- Условие задачи 1 -
Сколько пар валенок, согласно тексту для чтения, подшила мама рассказчика в лагере?
- Условие задачи 2 -
Пожалуйста, перепечатайте из текста для чтения фрагмент от слов «Когда я, странным» до слов «и мертвых тел.» включительно.

- Текст для чтения -
============================================================
Между прочим, описываемые события имели место на исходе пятого года маминого восьмилетнего лагерного срока, полученного ею, как ЧСИР[2] от Особого совещания НКВД. Одно время мама работала в лагере в сапожной мастерской. Она говорила мне через несколько лет, что в общем числе починенной обуви подшила пятьсот пар валенок. Может быть, и мои были из-под ее рук… А ведь, это тоже один ручеек в общем потоке «тыл — фронту».

Когда я, странным образом оставшийся живым и невредимым, покидая поле, оглянулся на него поля уже не было. Было нечто черное из сотен воронок и мертвых тел.

«Юнкерсы» улетели. Вернулась жизнь. Кстати, были это «юнкерсы» или «фоккеры», я не уверен. Не очень-то я в этом разбирался. Торопимся, занимаем оборону по обоим краям длинного разветвленного оврага, протянувшегося от окраины Верхнедуванной до железной дороги. Ее мы пересекли еще до полудня, уцелев под ударами авиации. Старшина роты, шустрый и расторопный, набирает команду — с термосами за едой. Успеваем подкрепиться, когда слышатся крики: «Танки!» Они медленно движутся именно со стороны той самой железной дороги, которую мы прошли часа два тому назад. Иначе говоря, немцы дали нам расположиться в овраге и заперли в нем. Танки идут вдоль обеих сторон оврага на расстоянии не ближе ста метров. Ни артиллерии, ни противотанковых ружей во всей второй бригаде нет. Все уничтожено немцами еще вчера. Гранату или бутылку[3] не добросить. Бить из пулеметов — бесполезно. А они расстреливают нас беспощадно и безнаказанно. Черные зловещие силуэты, кресты, выбрасывающие огонь пушки и пулеметы. Перед глазами у меня до сих пор вертящиеся волчком на снежном насте, не попавшие ни в какую цель горящие пули. Горели они на самом деле или нет, я не знаю. Но впечатление именно такое. Может быть, это догорала трассирующая смесь. По боевому уставу пехоты полагалось ружейно-пулеметным огнем отсекать пехоту от танков. Здесь же отсекать было некого. Танки шли без пехоты.
============================================================
- Исходные данные -
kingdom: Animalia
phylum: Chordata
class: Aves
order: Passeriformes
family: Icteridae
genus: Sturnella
============================================================
- Окончательный ответ 1 -
Пятьсот пар.

- Окончательный ответ 2 -
Когда я, странным образом оставшийся живым и невредимым, покидая поле, оглянулся на него поля уже не было. Было нечто черное из сотен воронок и мертвых тел.